# Information provided
───
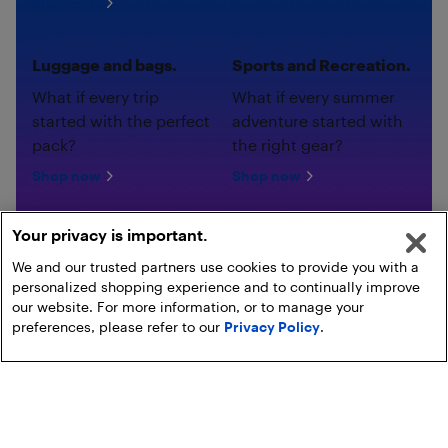
Shop now
Luggage and bags.
Sports and Recreation.
What if every trip
What if every summer
started with the perfect
adventure started with
pack?
the right gear?
Shop now
Shop now
Your privacy is important.
We and our trusted partners use cookies to provide you with a
personalized shopping experience and to continually improve
our website. For more information, or to manage your
preferences, please refer to our
Privacy Policy
.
───
# Assignment
Reproduce, word for word, every line of text in the records above, leaving out the pictures.

# Final answer
Shop now
Luggage and bags.
Sports and Recreation.
What if every trip
What if every summer
started with the perfect
adventure started with
pack?
the right gear?
Shop now
Shop now
Your privacy is important.
We and our trusted partners use cookies to provide you with a
personalized shopping experience and to continually improve
our website. For more information, or to manage your
preferences, please refer to our
Privacy Policy
.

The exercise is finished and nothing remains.